ZKPs have a wide range of applications, such as in blockchain technology, authentication systems, and secure communication protocols, where it is important to prove the authenticity of information without revealing sensitive details.
zk-SNARKs (Zero-Knowledge Succinct Non-Interactive Argument of Knowledge) are a specific type of ZKP that are designed to be highly efficient and allow for very fast verification of proofs.
One of the key advantages of zk-SNARKs is that they are able to prove the validity of a statement without requiring any interaction between the prover and the verifier. This means that once a proof has been generated, it can be easily verified by anyone without the need for further communication with the prover.
Another important feature of zk-SNARKs is that they are "succinct," meaning that the proof itself is very small, usually just a few hundred bytes.
A 3rd party auditing software that ingests data through csv balance sheets and proves the information regarding assets and ongoing liabilities without revealing any data at all to the verifier, thereby abiding by sensitive data-privacy laws, using Zero-Knowledge Proofs
In simple terms, here the proof is nothing but a file containing a token of legitimacy, for the audited company (the Prover), generated in WebAssembly or a C++ Executable, that will be provided to the Verification API provided to the auditing (the Verifier) side. Thereby, the Verifier can get a authentication status whether the Proof gets verified or not without having to look into or audit the real data.
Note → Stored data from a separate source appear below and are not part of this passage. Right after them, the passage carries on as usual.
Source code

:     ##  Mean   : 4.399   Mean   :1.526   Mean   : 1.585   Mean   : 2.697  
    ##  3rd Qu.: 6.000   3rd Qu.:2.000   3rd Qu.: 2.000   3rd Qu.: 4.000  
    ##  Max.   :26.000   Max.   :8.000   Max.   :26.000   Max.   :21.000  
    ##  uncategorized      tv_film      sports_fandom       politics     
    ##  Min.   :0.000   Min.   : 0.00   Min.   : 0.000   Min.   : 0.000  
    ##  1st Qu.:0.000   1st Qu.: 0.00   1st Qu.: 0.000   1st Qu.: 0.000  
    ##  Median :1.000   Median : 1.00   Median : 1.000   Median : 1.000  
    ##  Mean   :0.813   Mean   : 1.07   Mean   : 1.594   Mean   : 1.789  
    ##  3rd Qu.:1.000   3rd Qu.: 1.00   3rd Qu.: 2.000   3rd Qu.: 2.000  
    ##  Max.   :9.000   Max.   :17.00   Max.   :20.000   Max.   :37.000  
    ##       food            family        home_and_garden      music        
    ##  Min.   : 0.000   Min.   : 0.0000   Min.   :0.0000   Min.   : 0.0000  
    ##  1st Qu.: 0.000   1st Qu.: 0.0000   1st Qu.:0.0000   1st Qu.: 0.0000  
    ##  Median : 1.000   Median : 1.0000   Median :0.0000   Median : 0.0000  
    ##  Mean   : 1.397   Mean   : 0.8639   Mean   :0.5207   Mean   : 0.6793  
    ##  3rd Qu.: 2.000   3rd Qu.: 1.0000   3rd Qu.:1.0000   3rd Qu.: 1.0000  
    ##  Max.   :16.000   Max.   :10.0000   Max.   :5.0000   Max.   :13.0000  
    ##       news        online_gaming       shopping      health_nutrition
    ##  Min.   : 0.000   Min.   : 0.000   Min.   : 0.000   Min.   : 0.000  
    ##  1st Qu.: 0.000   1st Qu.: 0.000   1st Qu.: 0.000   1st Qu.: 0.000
Moreover, since zk-SNARKS are non-interactive, the Verifier never really has to interact with the Prover (or the real data) to authenticate.
- The software initially ingests the data, preferrably csv/xls balance sheets consisting the users' sensitive information, structures it to a more workable form.
- Feeds it into the ZKP cryptosystem and generates a proof in O(N logN) time.
- Passes it over to the Verification API either internally or as a data packet via a HTTP response.
- The Verifier receives it and verifies the proof in O(1) time.
Our Project folders are structured in the following way:
/zkExchangezkDataPrep/zkCircuits/zkVerifier/README/
-zkDataPrep - An integral library written in Typescript, that decomposes the datasets by hashing and storing them in a Merkle Sum Tree, one of the fastest ways to prepare data before feeding them to ZKP modules.
-zkCircuits - The primary module that feeds the user data into the cryptographic system, and thereby generates a proof which is furthermore entirely independent of the data.
-zkVerfier - The verification library that will essentially work as a scalable API and shall be provided to whoever applies for a Proof of Solvency over the bank or agency.
-README - Overview and Documentation